A Tale of Two Kitchen Drawers

Some people are incredibly tidy. Some people operate such that their house, car, office, everything around them is in such a neat and tidy order that the only explanation is that the ghost of Marie Kondo’s great-grandmother’s ghost follows them around like a kindly poltergeist butler.

And on the other end of the spectrum, some people are incredibly untidy. This is the sort of person where the only explanation is that a thousand tiny tornados follow them around messing up everything they touch. You, dear reader, probably know people on both ends of this continuum, and perhaps event recognise yourself in them.

There is, within this spectrum a behaviour, an oddity. I wish I would tell you that the inspiration for this article came from some high-brow academic journal I was reading by way of entertainment, but the sad fact is that I saw this on TikTok and I’ve been thinking about it every sense. It’s this: regardless of a person’s disposition from tidy to untidy, the drawer in the kitchen that holds the cutlery is always rigorously tidy. Open the drawer containing the cutlery tray and you will find knifes, forks, and spoons in the right compartments, and all facing the right way up. There is a universality to this rule regardless of whether the owner of said cutlery-plus-drawer lives in a pigsty or a palace.

(I should, for the sake of disclosure, set out that my desk always looks like Dorothy, Tonto, and her house has just passed through on their way to Oz. C’est la vie.)

Similarly, go down a few drawers and you’ll find the kitchen junk drawer – a drawer that contains all the random odds and sods that every household accumulates that defies organisation and gets dumped in a same sort of organised chaos. Again, the disposition of the owner does not seem to matter – we each of us own a messy kitchen junk drawer.

Coming back to the issue that this is a blog about IT systems – so what?

There is something about moving cleaned cutlery to the kitchen drawer that requires the “operator” (i.e. the one running the process) to follow a simple and unconscious process that results in the cutlery always getting sorted properly for later use. Regardless of whether the washing up has been done by dishwasher or by hand, the operator will take each item and turn and put it into its correct slot. The advantage of organising the cutlery in this way is always about the benefit when it comes to use the items in the future – yet no one militates against this process and just chucks everything in, making the process quicker today, but slower for the “users” tomorrow.

I’ve written before in these pages about how I like to look at the language that we use in business in relation to how it informs how businesses operate. A business is a type of organisation, and an organisation is a way of describing a set of organs that work together in orchestration. Over time, the organisation will develop patterns of working – which we call processes and procedures – these patterns being what the organisation evolves in order to become more efficient.

For example, if the organisation “knows” its survival is dependent on controlling its debtor list, the business will evolve credit control procedures using various “organs” within the organisation – e.g. staff, the accountancy system, email systems, timely bank integrations/reconciliation, etc.

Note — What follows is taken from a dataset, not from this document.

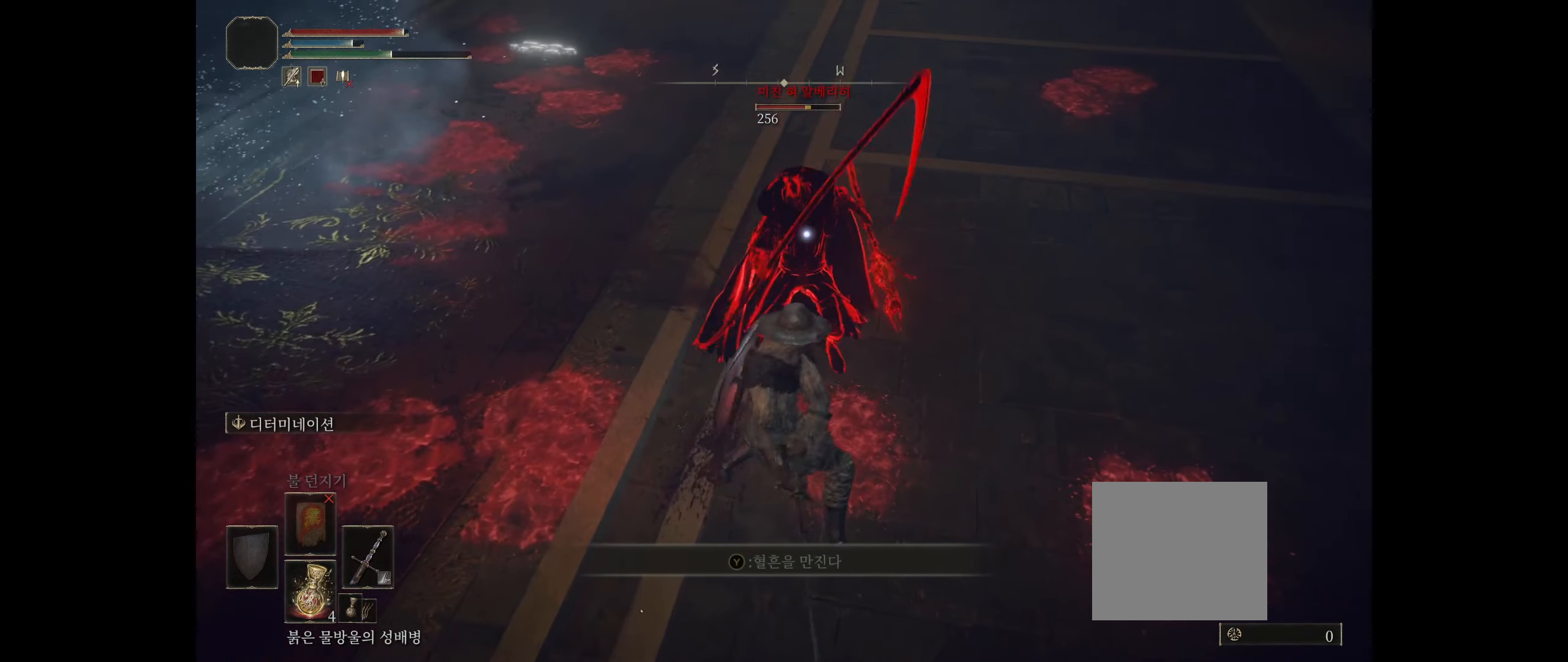
{"buttons": ["R2"], "left_stick": "center", "events": [[67, "R2", "up"], [134, "R2", "down"], [284, "R2", "up"], [317, "R2", "down"], [467, "R2", "up"], [500, "R2", "down"]]}
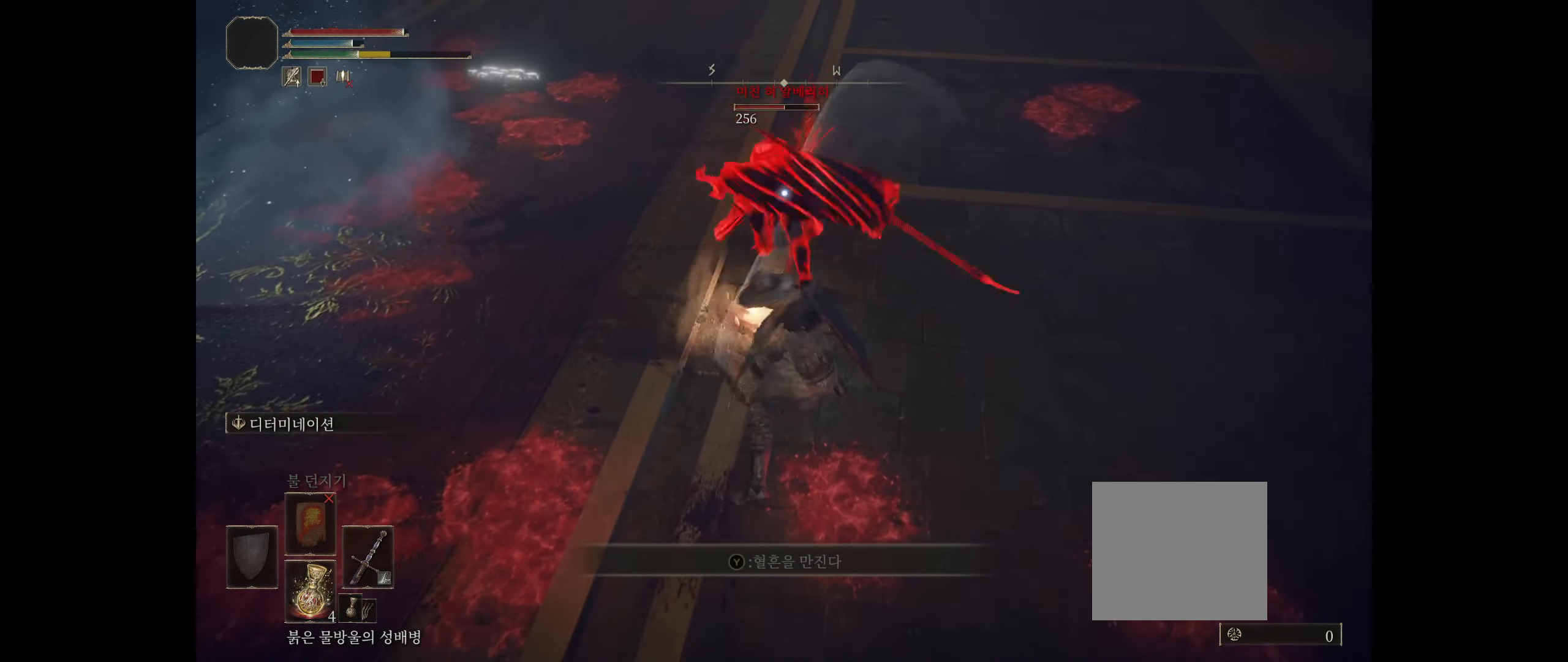
{"buttons": [], "left_stick": "center", "events": [[184, "R2", "up"], [250, "R2", "down"], [400, "R2", "up"]]}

The business is looking to develop these procedures all the time (as it wants to optimise its own survival), yet only a few of nascent processes will evolve into something that becomes a part of the business. The ultimate goal is to get to a “kitchen cutlery drawer” procedure to emerge – i.e. one that is so natural and easy to do that it happens with the same “automaticity” as keeping one’s kitchen drawer tidy at home. Something the business just does that is both natural and beneficent to that organisation.

We all know how hard this is to do – a good signal of just how hard this is are the conversations that we have internally like “didn’t we decide we were going to do XYZ?”, only to look back at the notes and realise that everyone sat down, decided to do a new procedure, and promptly forgot about it within the next few days. The underlying problem hasn’t gone away though – hence why the question comes up again in the future: “I thought we had a way of dealing with this? Why aren’t we doing it?”

Although my interest is usually in how businesses can design new procedures that have some sort of digital component – so -called “digital transformation” – the actual process is important, not just the medium by which it’s realised.

Essentially there need to be two steps. Firstly, there needs to be intentionality and agreement as to what needs to be done, i.e. what the outcome is, and whether achieving that outcome makes a significant difference to the organisation. Secondly, there needs to be a natural simplicity to the process – can this process be transformed into steps that are not so onerous that unconsciously or consciously, those involved are looking to make this new process go away.